§ **Action item**
Retype the whole passage on Benfica's rise in football, word for word, with nothing changed.

§ **Text under study**
Thus was born the most successful club in Portuguese football, and one of Europe’s most endearing and enduring names. Soon there was rivalry as well, as contemporary football aficionados formed Sporting.
Playing first for local then national titles, Benfica became a multi-sport operation, the football team sharing domination of the Portuguese game with Sporting.
Both built impressive arenas in the mid-1950s, on the eve of European competition, Benfica’s in the area of town known as Luz. When word reached Lisbon of an African player with a shot like a rocket, Benfica beat Sporting to his signature, bending Damião’s age-old club rules to allow a foreigner to sign. The rest is history.
With Eusébio, Benfica first dominated Portugal, then Europe. The Eagles broke Real Madrid’s monopoly on the European Cup in 1961 and 1962, and made three more finals that decade. Equally vital was coach Béla Guttmann, a Hungarian Jew who had starred for the influential MTK side of the 1920s, survived a Nazi labour camp and escaped shortly before being hauled off to Auschwitz.
Notoriously capricious – he quit coaching Kispest in 1947, on the eve of their transformation to the great Honvéd, due to a spat with a young Ferenc Puskás – Guttmann came to Porto by way of South America, led them to overtake Benfica to nab the Portuguese title in 1959, before switching sides.
Guttmann made the club’s promising youngsters – central midfielder Mário Coluna, wingers José Augusto and António Simões – first-team fixtures, and famously picked up on Eusébio after a conversation in a barber shop with a Brazilian coach who had seen him on tour. The wily Magyar duly brought the 19 year old from Mozambique to Lisbon.
First, Benfica shocked the football world by beating a Barcelona side packed with high-quality Hungarians 3-2 in Berne, after the Catalans had knocked five-time winners Real Madrid out of the European Cup in an earlier round. A year later, joined by Eusébio, Guttmann’s men held on to the trophy by responding quickly to a first-half Puskás hat-trick for the Spanish giants. A brace in five minutes by the young African settled matters on 5-3 and ended Real’s golden era.

§ **Dataset excerpt**
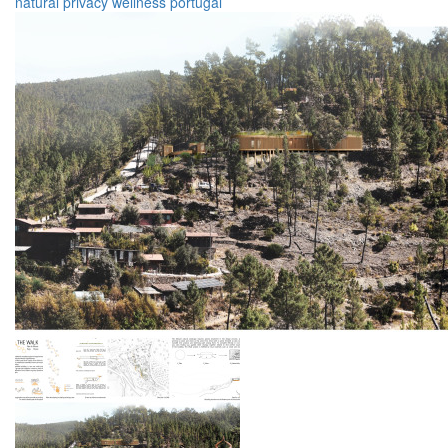
natural
privacy
wellness
portugal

§ **Answer space**
Thus was born the most successful club in Portuguese football, and one of Europe’s most endearing and enduring names. Soon there was rivalry as well, as contemporary football aficionados formed Sporting.
Playing first for local then national titles, Benfica became a multi-sport operation, the football team sharing domination of the Portuguese game with Sporting.
Both built impressive arenas in the mid-1950s, on the eve of European competition, Benfica’s in the area of town known as Luz. When word reached Lisbon of an African player with a shot like a rocket, Benfica beat Sporting to his signature, bending Damião’s age-old club rules to allow a foreigner to sign. The rest is history.
With Eusébio, Benfica first dominated Portugal, then Europe. The Eagles broke Real Madrid’s monopoly on the European Cup in 1961 and 1962, and made three more finals that decade. Equally vital was coach Béla Guttmann, a Hungarian Jew who had starred for the influential MTK side of the 1920s, survived a Nazi labour camp and escaped shortly before being hauled off to Auschwitz.
Notoriously capricious – he quit coaching Kispest in 1947, on the eve of their transformation to the great Honvéd, due to a spat with a young Ferenc Puskás – Guttmann came to Porto by way of South America, led them to overtake Benfica to nab the Portuguese title in 1959, before switching sides.
Guttmann made the club’s promising youngsters – central midfielder Mário Coluna, wingers José Augusto and António Simões – first-team fixtures, and famously picked up on Eusébio after a conversation in a barber shop with a Brazilian coach who had seen him on tour. The wily Magyar duly brought the 19 year old from Mozambique to Lisbon.
First, Benfica shocked the football world by beating a Barcelona side packed with high-quality Hungarians 3-2 in Berne, after the Catalans had knocked five-time winners Real Madrid out of the European Cup in an earlier round. A year later, joined by Eusébio, Guttmann’s men held on to the trophy by responding quickly to a first-half Puskás hat-trick for the Spanish giants. A brace in five minutes by the young African settled matters on 5-3 and ended Real’s golden era.